(Extracted data entries)
════

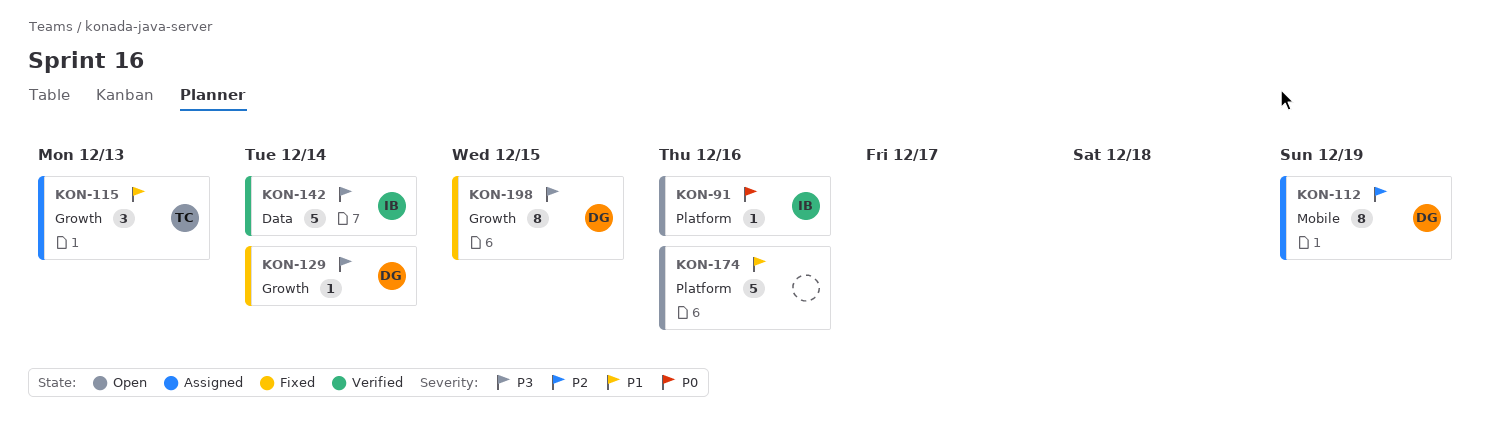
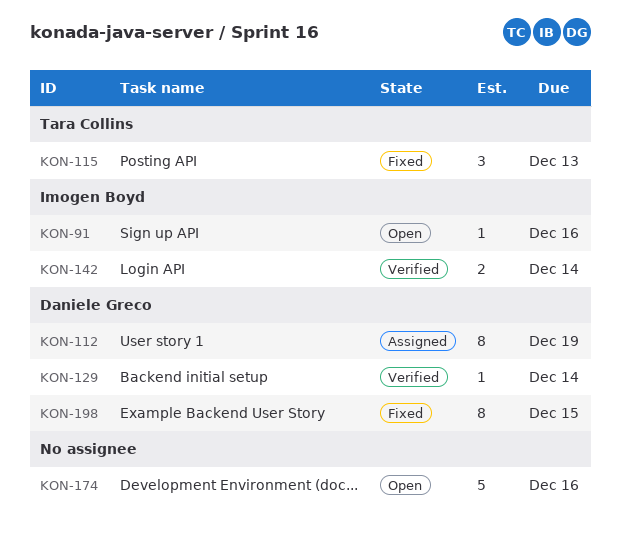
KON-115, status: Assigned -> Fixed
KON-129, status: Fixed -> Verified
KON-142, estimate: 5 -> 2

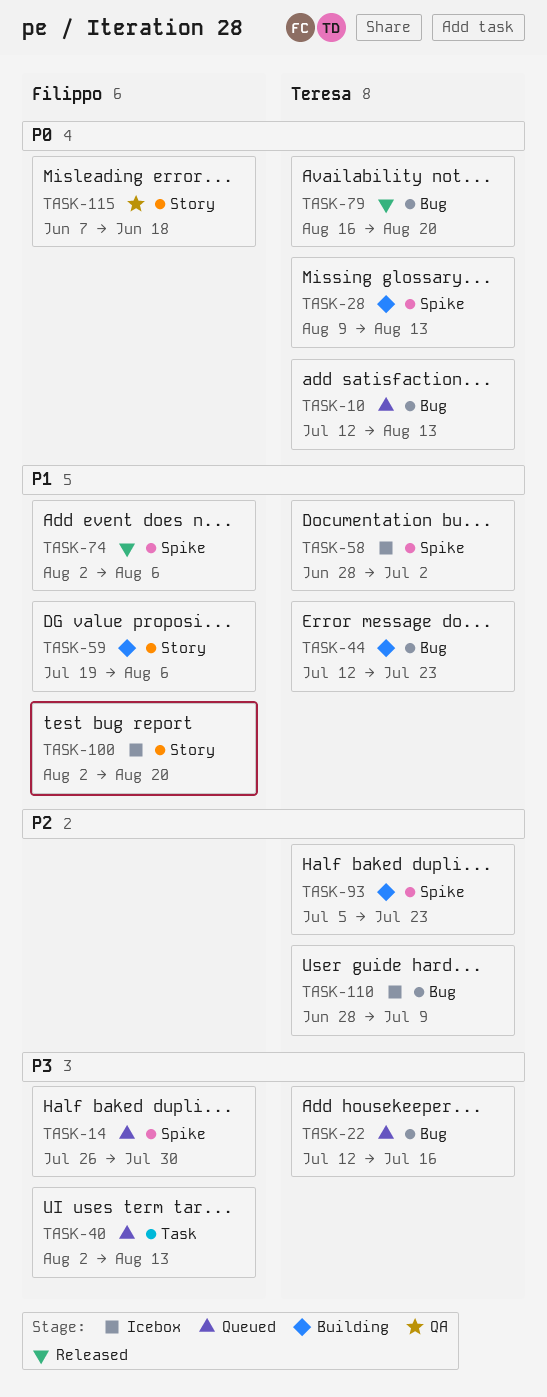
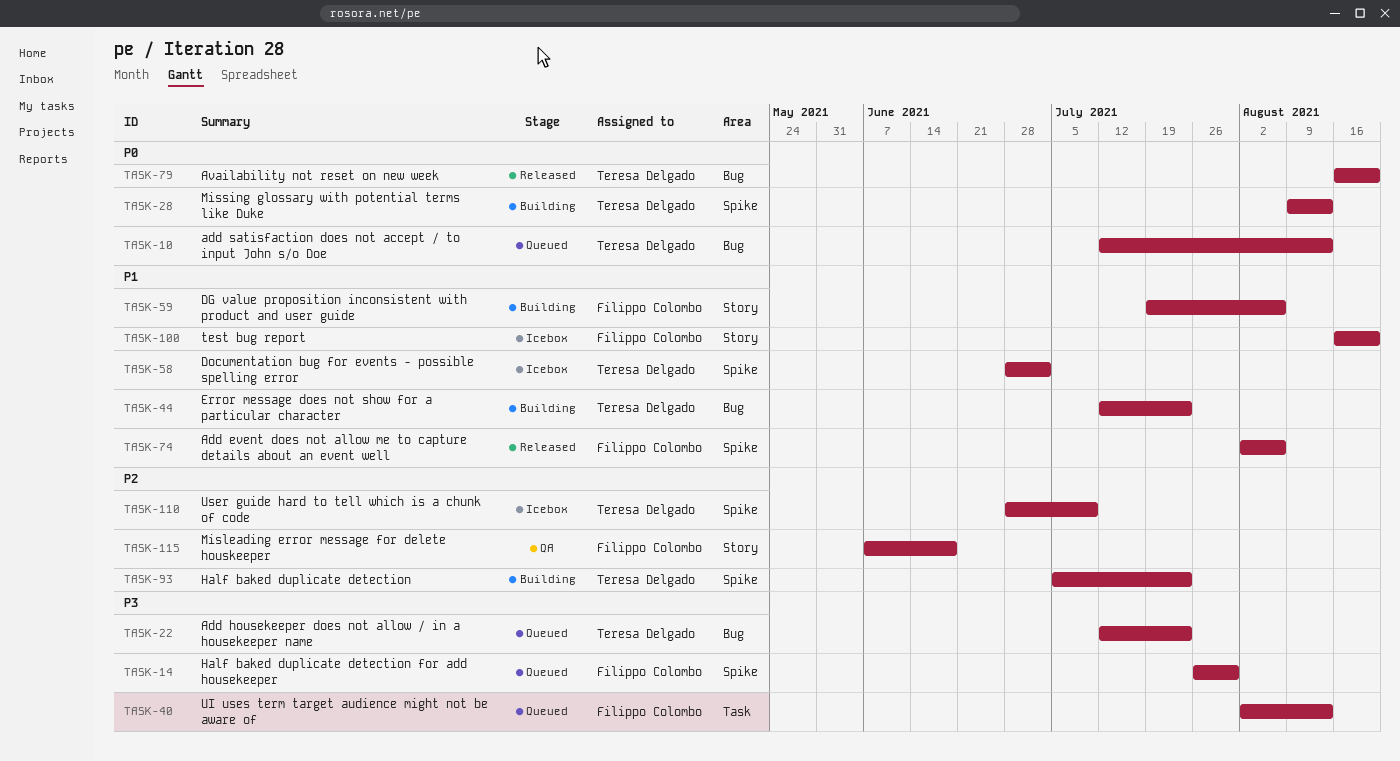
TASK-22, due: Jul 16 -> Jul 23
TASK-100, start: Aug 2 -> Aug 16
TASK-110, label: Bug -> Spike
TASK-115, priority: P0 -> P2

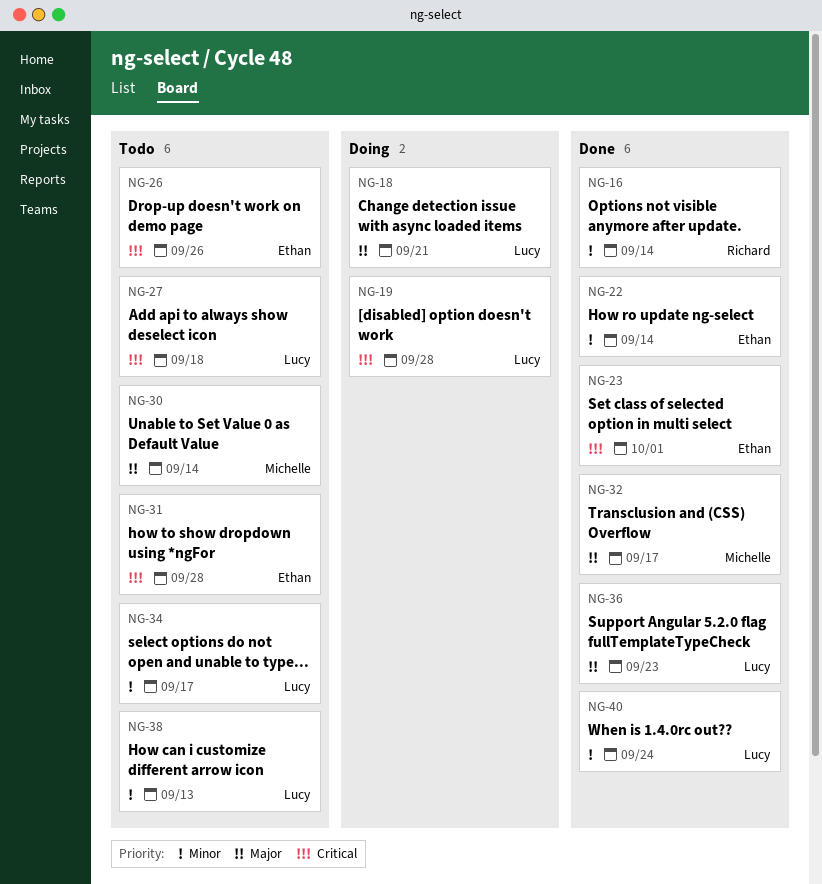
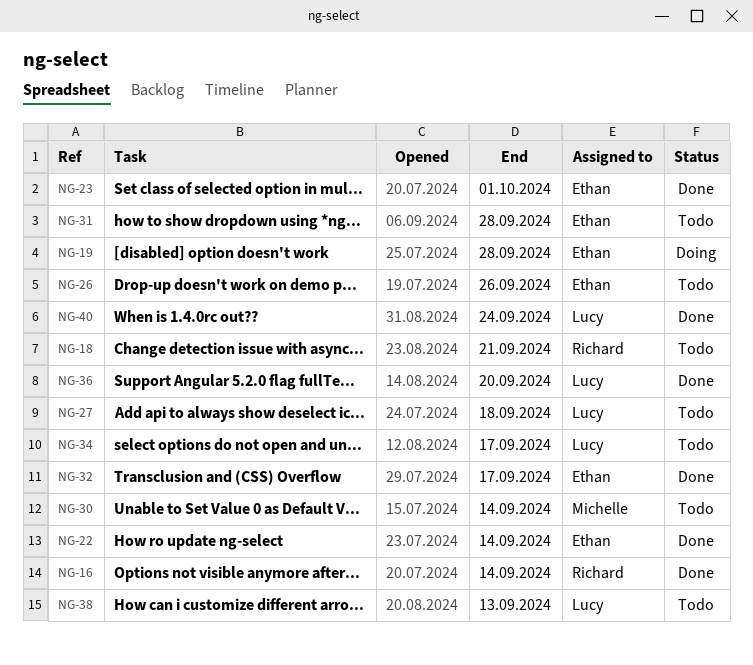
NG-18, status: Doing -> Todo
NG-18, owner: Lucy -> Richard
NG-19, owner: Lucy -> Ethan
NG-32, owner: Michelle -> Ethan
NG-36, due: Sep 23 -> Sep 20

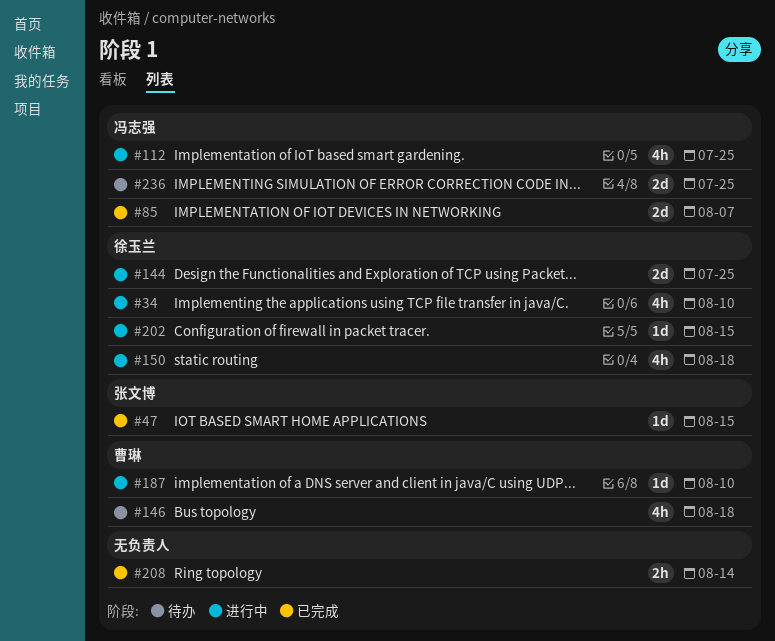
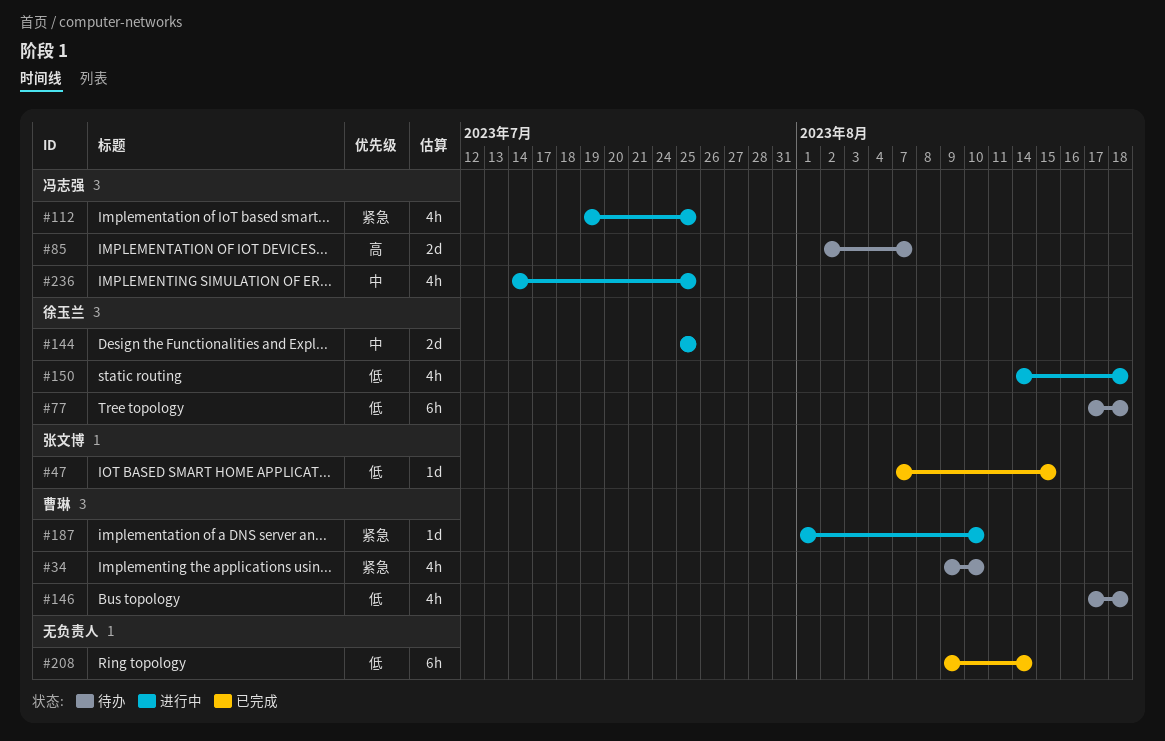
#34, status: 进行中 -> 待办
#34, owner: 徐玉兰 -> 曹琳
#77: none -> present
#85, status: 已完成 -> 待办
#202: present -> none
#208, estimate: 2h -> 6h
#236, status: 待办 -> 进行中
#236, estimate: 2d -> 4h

════

Make a list of all lines in the data that contain "TASK".

TASK-22, due: Jul 16 -> Jul 23
TASK-100, start: Aug 2 -> Aug 16
TASK-110, label: Bug -> Spike
TASK-115, priority: P0 -> P2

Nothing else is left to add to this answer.